Bradford & Bingley says it is following advice from the Bank of England, which warned on Thursday that lenders were falling into "some of the traps of the past" by not checking sufficiently that borrowers could afford repayments.
The housing market is showing the best growth since the collapse of the 1980s boom, with prices rising by around 5 per cent a year. Mortgage lending by major British banks rose 21 per cent to pounds 2.3bn in May as a result of an increase in house sales, the British Bankers' Association said.
John Wrigglesworth, director of strategy and communications at the Bradford & Bingley, said the society scrapped its first year discounts because "we felt we had to take a lead. These discounts are luring customers into a false sense of security. They get a freebie in the first year and then get whacked in the second year. If general interest rates go up as well, they will be really stuffed."

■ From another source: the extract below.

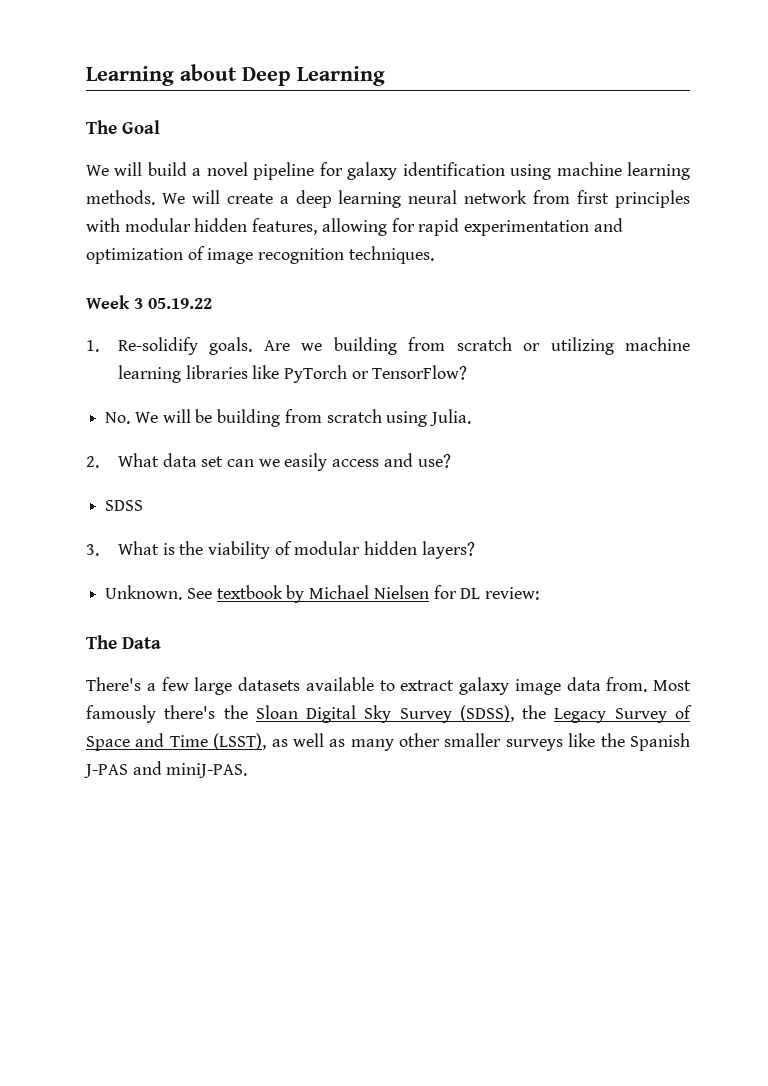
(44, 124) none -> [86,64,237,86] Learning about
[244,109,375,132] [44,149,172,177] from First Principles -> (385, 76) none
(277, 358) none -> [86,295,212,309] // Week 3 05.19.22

Mr Wrigglesworth expects other building societies like the Nationwide and the Yorkshire to follow suit. He says societies should offer discounts spread over three to five years.
Analyst Rod Thomas of UBS expects the mortgage market to polarise between societies, which will offer cheaper rates to all their borrowers, and the banks, which will continue to offer inducements to first time buyers while charging existing borrowers more.
Deals in danger
First year mortgage deals under threat:
t Woolwich - discount of 5.41 per cent up to 80 per cent of price for first-time buyers.
t Abbey National - 2 per cent off on variable rate plus 3 per cent cash back.
t Bristol & West - 0.95 per cent rate until 30 June 1997 on loans up to 90 per cent of price.
t Hinckley & Rugby - nothing for nine months then standard variable rate.
t Principality - 1 per cent until next July on loans up to 90 per cent of price.
t Scarborough - 0.75 per cent for first year for loans up to 70 per cent.